Камень пролетел мимо, только оцарапал щеку… боли он не почувствовал… еще один камень ударился в стену, и еще…

«Кажется, меня забрасывают камнями…» — подумал Бенедикт, протискиваясь в щель в ограде… — Пифагор, помоги, я застрял… за что-то зацепился…

Бенедикт услышал треск и очутился в воде… течение понесло его вниз, к каменному мосту и дальше, как и многих других…

На море был отлив…

Среди плывущих горожан были и утопленники…

Женщины плыли ничком, мужчины смотрели в небо, постепенно темнеющее…

Солнце погружалось в море…

Закат был кровавым…

Мертвые поплыли дальше, а живые выползали на берег, барахтались в осоке и тине…

Их ждали спасатели…

Бенедикт увернулся от багра спасателя, проплыл под мостом и скрылся в осоке…

Поодаль плескались дети… нагие они ныряли, прятались в воде и среди камней… дети играли в прятки…

Воцарилась ночь…

Ночью приливная волна подняла Бенедикта… течение унесло его в открытое море и высадило на каменистый остров…

Утром в камнях Бенедикт увидел женщину, скрытую наполовину в воде… волны ее колыхали… она то пыталась уплыть, то ползла по песку на берег…

Бенедикт встал и увяз в иле, упал на колени… он попытался ползти, но сил не было…

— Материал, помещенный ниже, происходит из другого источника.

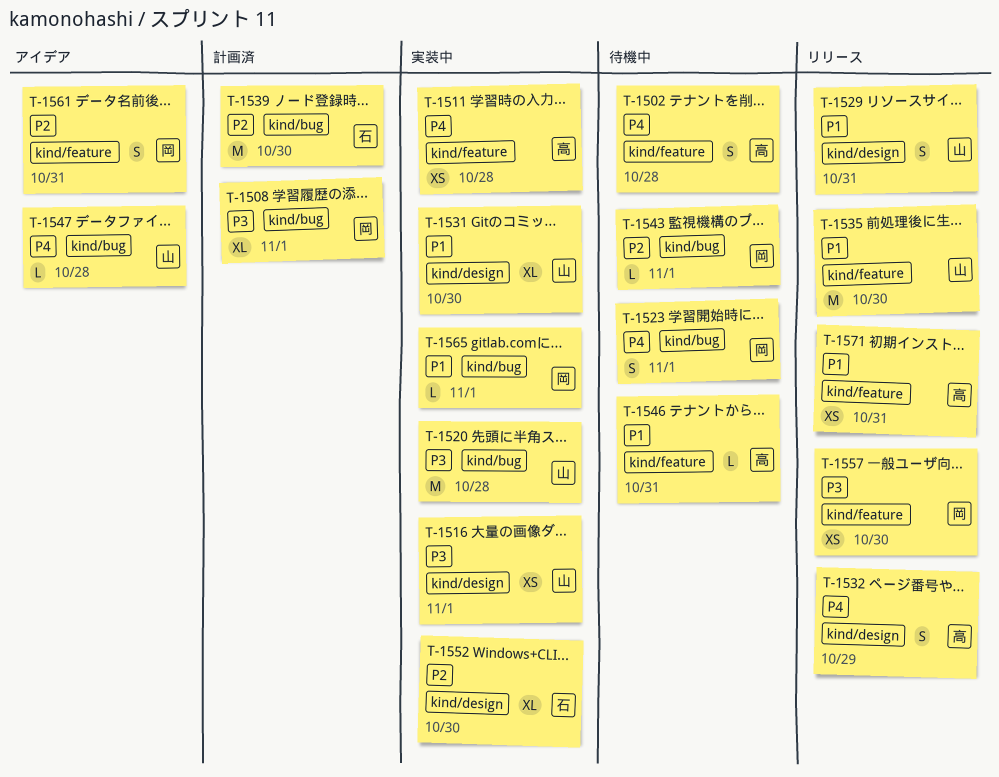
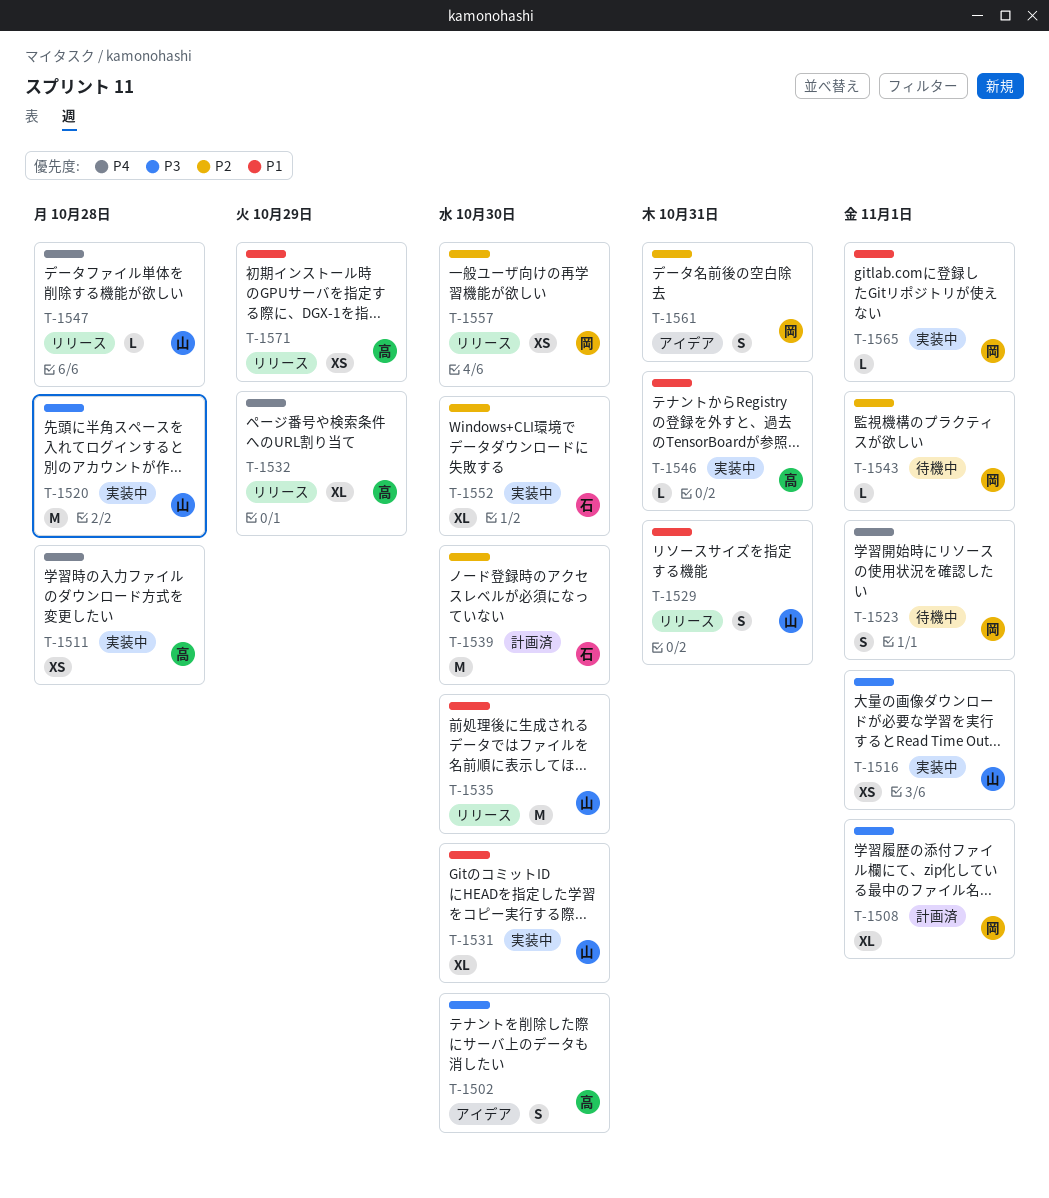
T-1502, status: 待機中 -> アイデア
T-1502, priority: P4 -> P3
T-1502, due: Oct 28 -> Oct 30
T-1532, estimate: S -> XL
T-1546, status: 待機中 -> 実装中
T-1547, status: アイデア -> リリース
T-1557, priority: P3 -> P2
T-1571, due: Oct 31 -> Oct 29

До крови он искусал губы, наблюдая за муками несчастной женщины…

Весь берег острова был усеян живыми и мертвыми людьми… живые люди разными способами стали переправляться на берег илистого пролива… некоторые завладели лодками, собственностью рыбаков… правда, лодки были без весел…

* * *

«Не помню, показалось мне или нет, но я шел по воде, сохраняя ноги сухими… и зыбь не поглотила меня пешего… — размышлял Бенедикт…

Помню, плывущая поодаль дева посмотрела на меня в изумлении, и поплыла за мной, перебирая ногами, чтобы выгрести по течению…

Течение отнесло деву прочь…

За девой проплыла целая толпа дельфинов…

Солнце восстало, прокатилось по небу и ушло за горизонт…

Скалы скрылись в сверкающей зыби, превратившейся в вино…

Закат погас…

Стало тихо, лишь плеск воды в камнях пугал тишину…

Время как будто остановилось…

Для бога нет ничего невозможного… и времени нет, есть только вечность, которую невозможно представить… она пугает… и манит, не чужие мы ей, свои…»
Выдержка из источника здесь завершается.